Income Statement – Balance Sheet
On another note – forget the word miscellaneous was ever invented. Everything is something and should have a place on the chart of accounts, if it does not, you should not be spending money on it.
The equity section of the balance sheet changes depending on the structure of your company – sole proprietorship, partnership or corporation. Talk to your accountant to find out the best way to set this section up.

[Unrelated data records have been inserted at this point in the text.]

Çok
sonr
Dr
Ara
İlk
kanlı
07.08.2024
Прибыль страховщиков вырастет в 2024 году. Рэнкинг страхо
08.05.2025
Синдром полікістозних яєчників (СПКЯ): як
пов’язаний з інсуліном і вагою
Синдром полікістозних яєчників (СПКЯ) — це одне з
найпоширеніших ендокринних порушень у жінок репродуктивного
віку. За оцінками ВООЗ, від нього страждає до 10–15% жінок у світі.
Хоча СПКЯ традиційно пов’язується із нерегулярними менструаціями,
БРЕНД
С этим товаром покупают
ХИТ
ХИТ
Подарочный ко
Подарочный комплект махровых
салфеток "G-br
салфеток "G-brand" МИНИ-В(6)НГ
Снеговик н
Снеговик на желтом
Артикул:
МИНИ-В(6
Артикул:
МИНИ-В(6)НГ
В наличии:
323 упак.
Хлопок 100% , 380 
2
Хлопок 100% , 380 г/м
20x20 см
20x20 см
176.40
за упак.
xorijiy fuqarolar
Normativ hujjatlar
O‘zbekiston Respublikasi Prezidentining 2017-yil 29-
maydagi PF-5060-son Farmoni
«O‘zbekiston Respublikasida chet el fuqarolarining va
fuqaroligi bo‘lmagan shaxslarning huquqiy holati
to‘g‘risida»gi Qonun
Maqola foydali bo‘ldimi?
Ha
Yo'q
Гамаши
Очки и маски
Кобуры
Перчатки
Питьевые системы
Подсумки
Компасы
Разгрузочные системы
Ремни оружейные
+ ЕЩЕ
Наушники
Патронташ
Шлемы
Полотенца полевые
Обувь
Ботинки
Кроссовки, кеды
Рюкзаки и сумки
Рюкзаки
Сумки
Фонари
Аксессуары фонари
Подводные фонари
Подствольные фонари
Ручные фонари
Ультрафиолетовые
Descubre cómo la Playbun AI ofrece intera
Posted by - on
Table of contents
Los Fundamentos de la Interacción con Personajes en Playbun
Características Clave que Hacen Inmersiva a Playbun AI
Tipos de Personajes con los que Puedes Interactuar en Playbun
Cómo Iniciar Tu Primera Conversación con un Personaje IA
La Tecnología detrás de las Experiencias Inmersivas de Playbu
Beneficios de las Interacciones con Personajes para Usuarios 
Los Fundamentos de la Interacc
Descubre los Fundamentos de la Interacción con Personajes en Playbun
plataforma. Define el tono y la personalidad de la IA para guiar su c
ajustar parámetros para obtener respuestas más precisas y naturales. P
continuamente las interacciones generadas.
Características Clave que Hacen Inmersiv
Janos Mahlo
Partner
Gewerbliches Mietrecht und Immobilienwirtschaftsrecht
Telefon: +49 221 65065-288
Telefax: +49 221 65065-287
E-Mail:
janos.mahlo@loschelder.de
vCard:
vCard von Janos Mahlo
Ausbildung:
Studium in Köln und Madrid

The income statement and balance sheet example I give for these equity accounts is for a sole proprietorship.
And of course, all bookkeeping boils down to “how much income tax do I have to pay.” There are some tax rules to pay attention to when creating the chart of accounts- for example, where you might be tempted to lump some all your vehicle expenses into one account, not a good idea, because you can only deduct the business portion of the vehicle use. So separate the accounts like I have done on the income statement example. Same goes with your home office – separate the utilities, house insurance, mortgage interest and property tax. You will be happy you did at tax time.